Let’s speak with P, someone who is familiar with the “I am not enough” feeling.
When does “I am not enough” shows up in the relationship?
When I feel like I am trying my hardest to make something work with you and it still does not go well. Then the thought that takes over is that my efforts are not enough. I think to myself that what I do for you is not enough and what I do for us is not enough. I expand on it into many areas of our relationship. When we have conflict, when you do not feel okay, or when you feel upset, then it is as though I have not done enough in some form or another. It is an awful feeling because I feel like I am trying my hardest to do everything right. Then when I get the indication from you that you are upset, bothered, or I did not meet you in the way that you had hoped, then this feeling comes up for me.

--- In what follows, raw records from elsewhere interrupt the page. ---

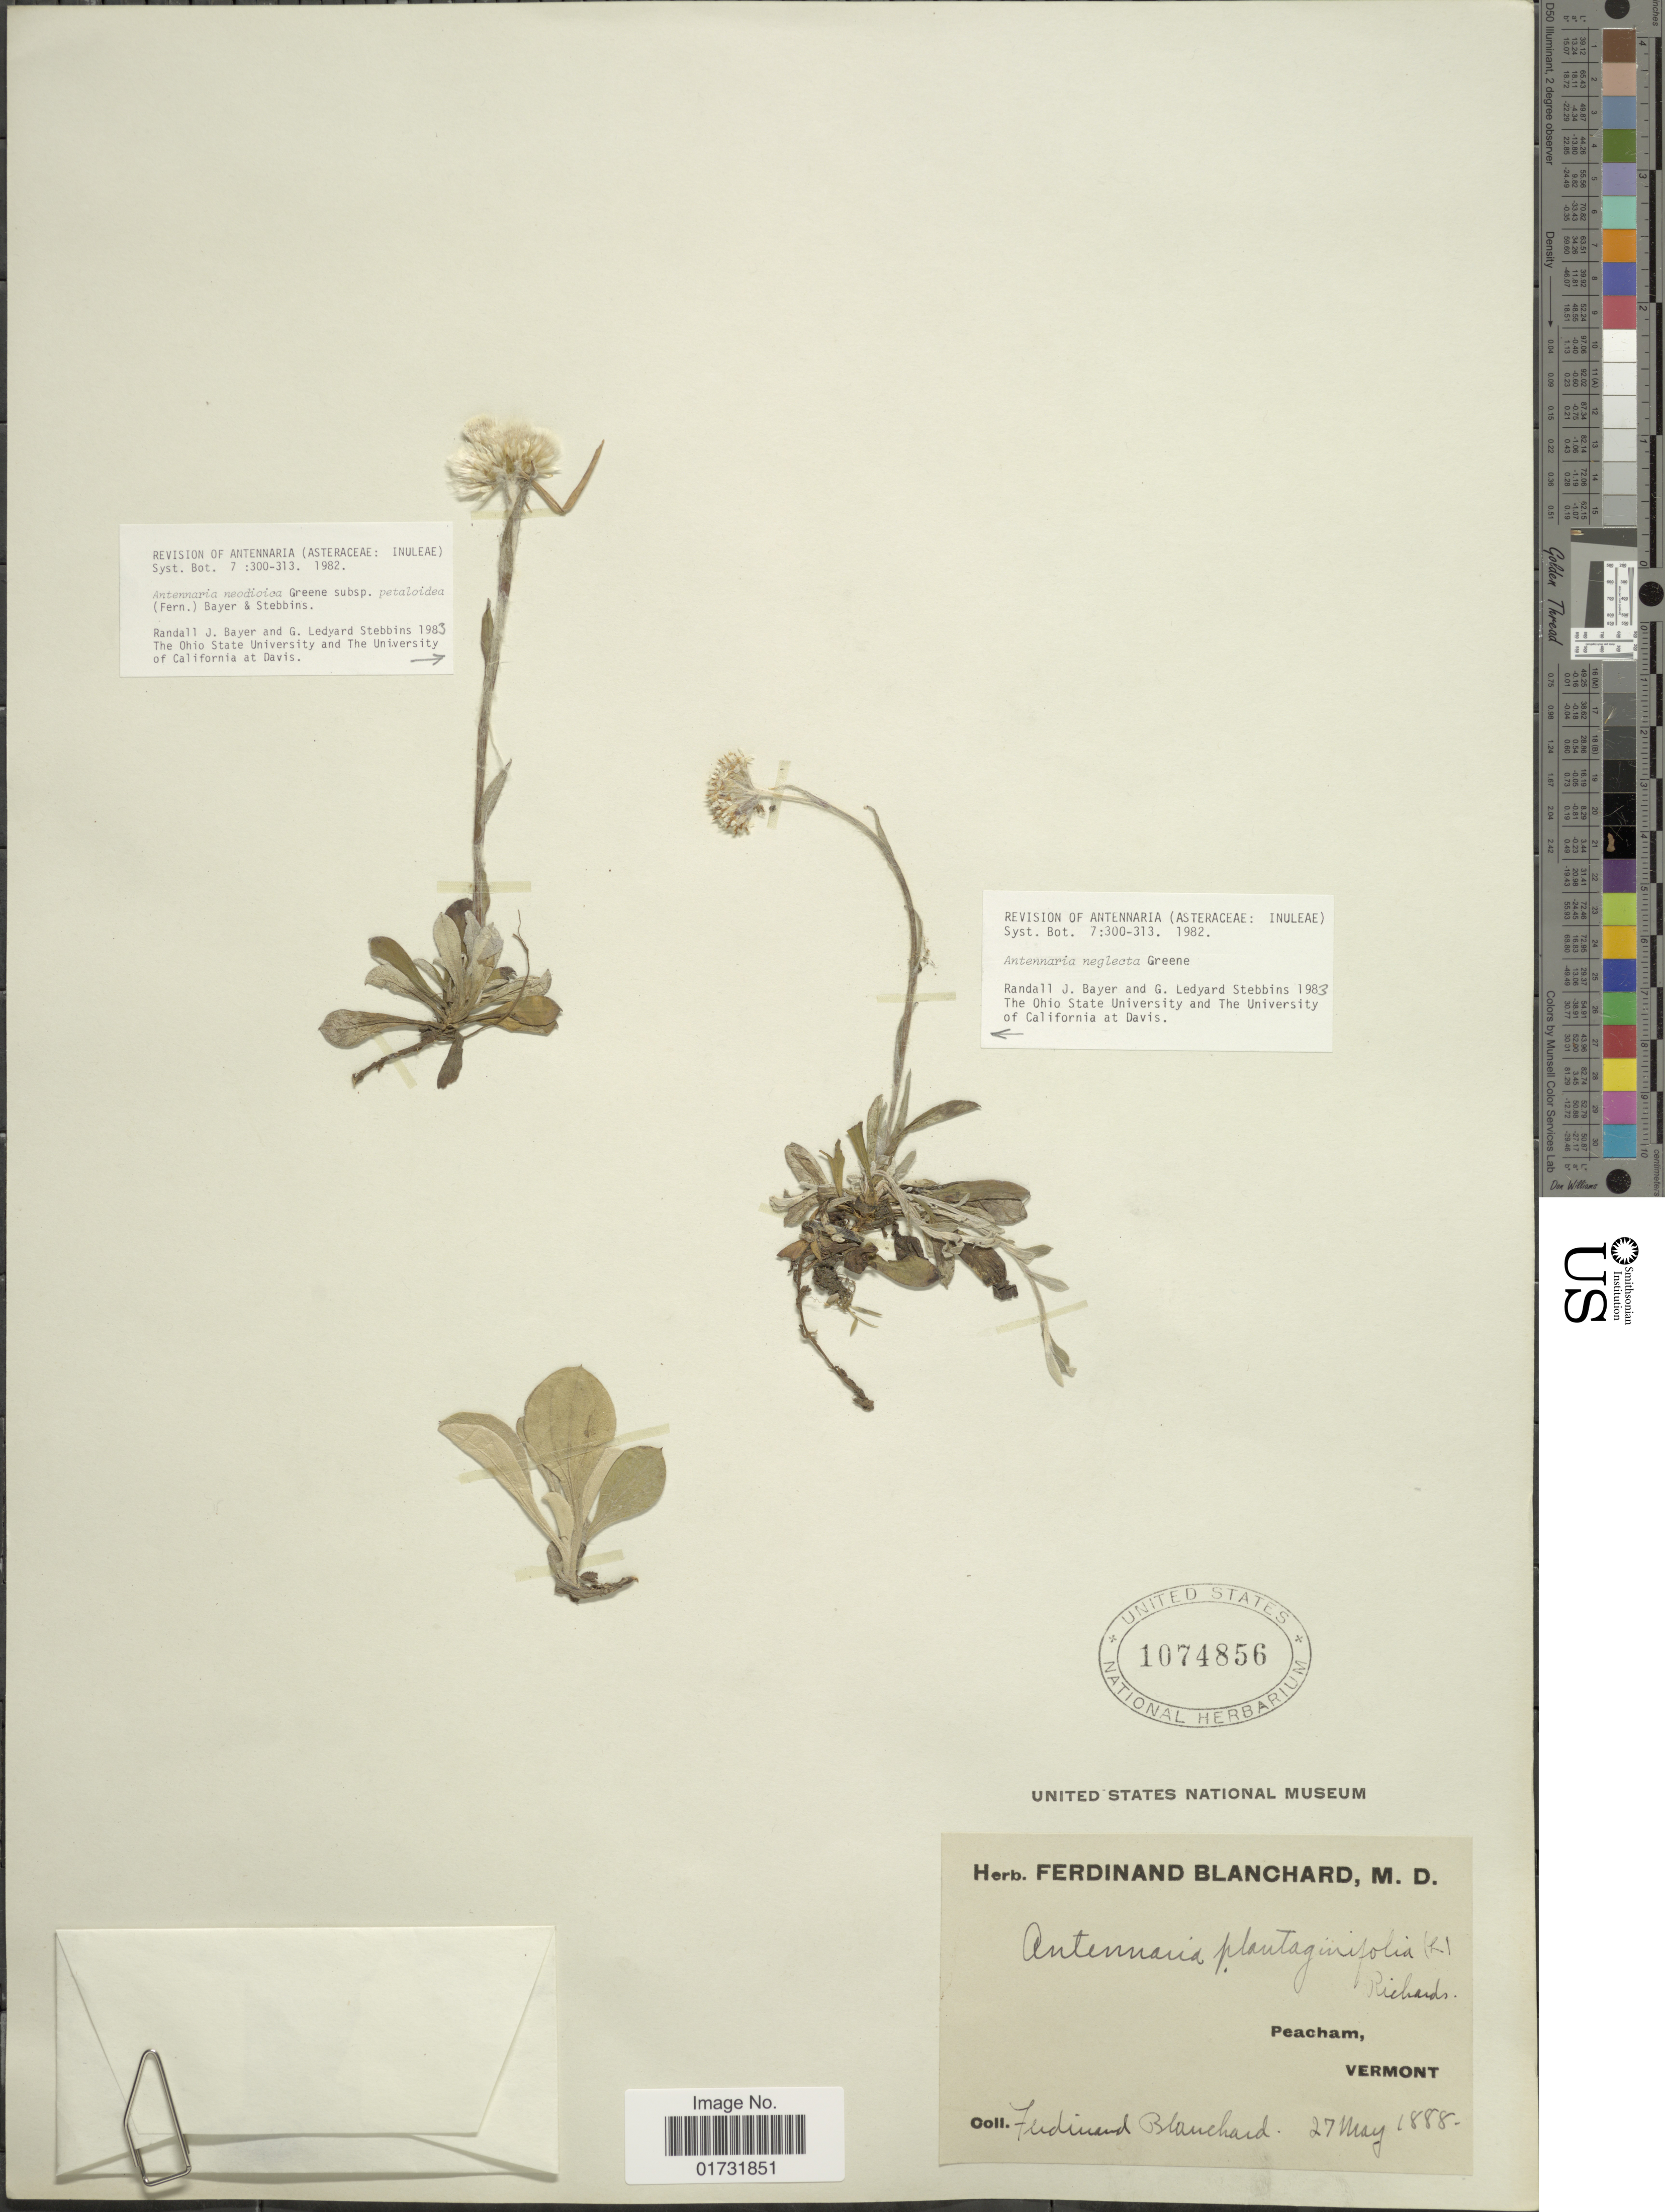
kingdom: Plantae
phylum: Tracheophyta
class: Magnoliopsida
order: Asterales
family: Asteraceae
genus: Antennaria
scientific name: Antennaria neodioica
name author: Greene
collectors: F. Blanchard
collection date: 1888-05-27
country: United States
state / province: Vermont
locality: Peacham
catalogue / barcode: US 1074856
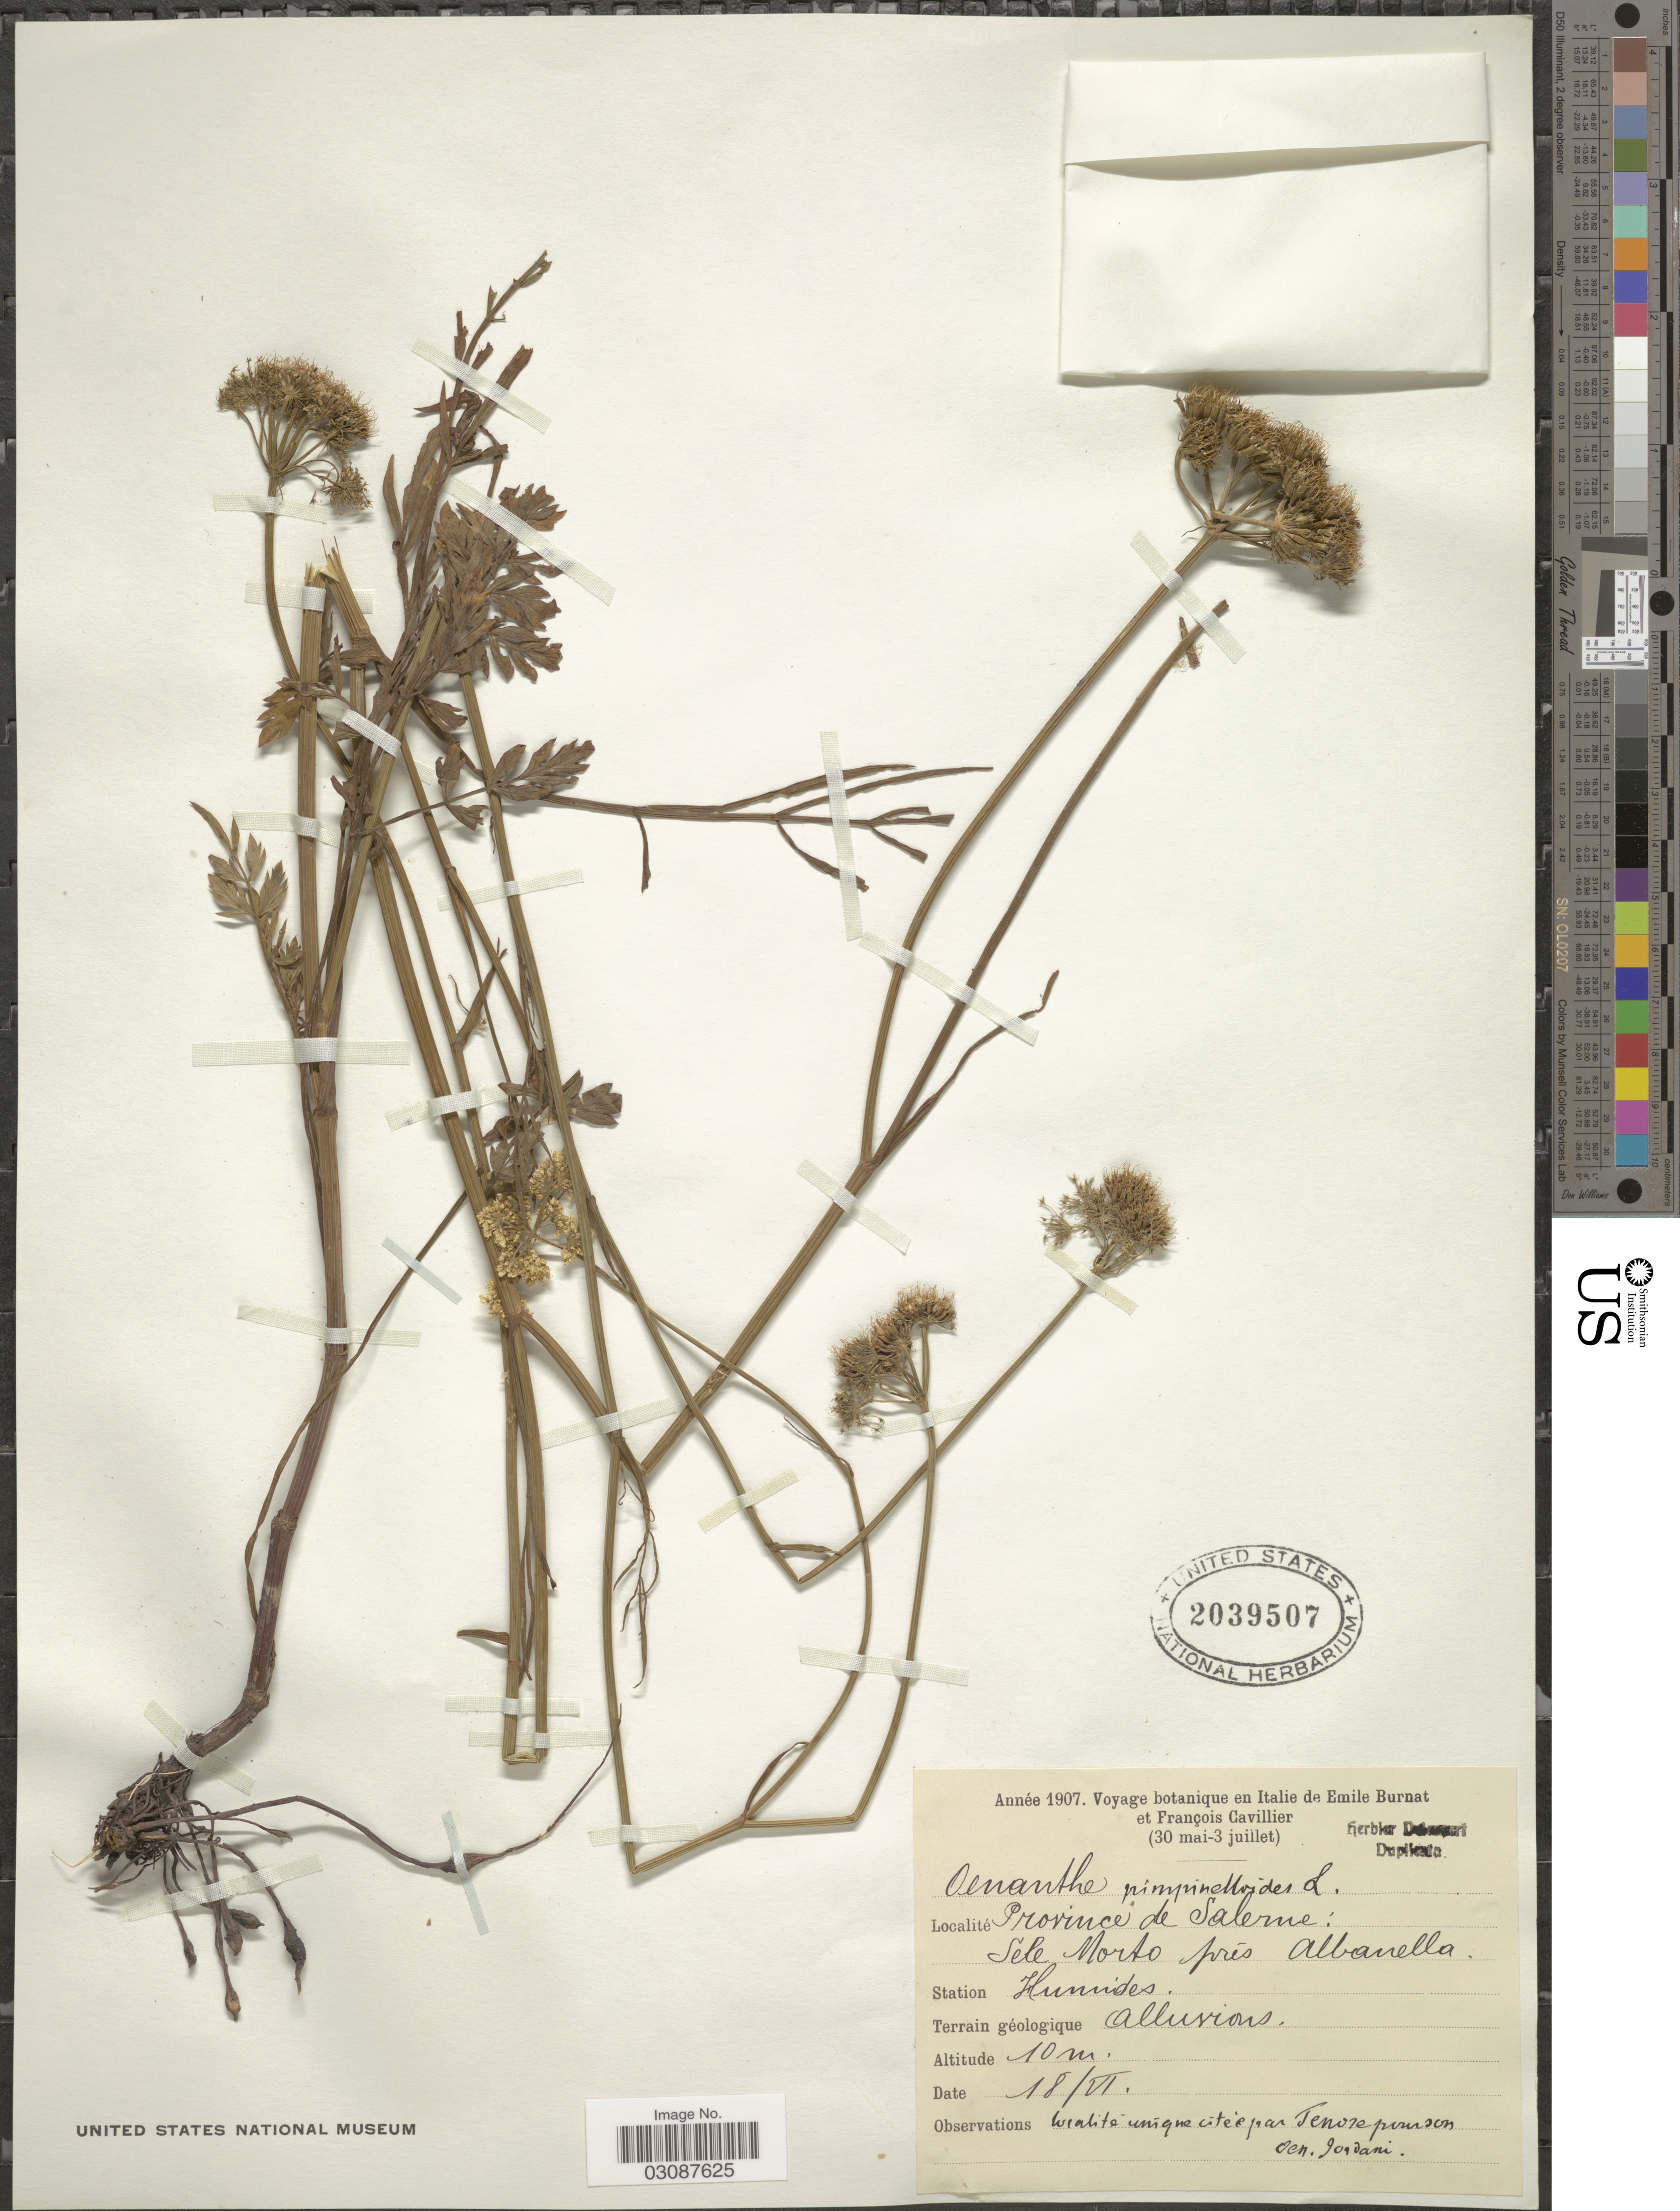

When I think of past relationships with others, maybe friends or previous partners, part of me categorizes pieces of the relationship as maybe I was not enough for them. For example, when I make a request and I have to make that request over and over again because my partner will not do it, then I think I am not important enough for them to follow through for me.
*Let’s pause here*
This is an attachment message coming up for P and that means P is feeling disconnection. Somewhere along the way P learned the message that you are not doing enough and you need to do more in order to receive connection. P made meaning of people’s dismissals, ignoring, minimizing, or inattention toward P. It does not matter if that does not feel accurate to the other parties, because in P’s perspective, P was not enough to receive the attention, grace, support, etc. This is the meaning that P has concluded.
*Let’s resume*
What does “not enough” mean to you?
It means that I do not matter enough to you as I am which is really scary to think and say. It means that at its deepest core, I am not enough for you to love me. It is almost as if I possess something about me, my personality, or who I am that is not enough. It feels like it is not something I can change or work on. It is incredibly sad because then I feel not chosen. To not be chosen by the person who I want to be chosen by the most feels alone. Which then at times makes it feel like I have to work harder to show you that I am worth it and prove to you that I matter. But then sometimes I wonder why I should work so hard for that, then I just give up the fight.
*Let’s pause here*
We are hearing how much P wants to chosen, loved, and accepted. This is something we all want down to our core as humans. It is something that can be so vulnerable to say to anyone, let alone a partner. Yet P is willing to take the risk in order to receive acceptance and love. When we experience disconnection from our loved one we face being alone, which is something we are not wired to survive. P wants to feel close and connected, which may mean stepping into vulnerability.
*Let’s resume*
Conclusion
Similar to the previous blog post on the attachment message of “I am too much,” the attachment message of “I am not enough” also shows up in relationships. We want couples to learn about the attachment messages they each received growing up and connect it to their behavioral response when they get into a conflict cycle with their partner. This is important because they each are receiving an attachment cue that disconnection is about to happen. Sharing attachment messages with a loved one can be such a difficult and vulnerable step. We are unsure if our partner will respond effectively and fear if our vulnerability will be used against us. However, sharing meaning from attachment messages can also be the most rewarding. The more open couples can be, the more likely they are to get their attachment needs met and their fears calmed. The more couples can create moments of connection with one another, the more the safety they can experience together.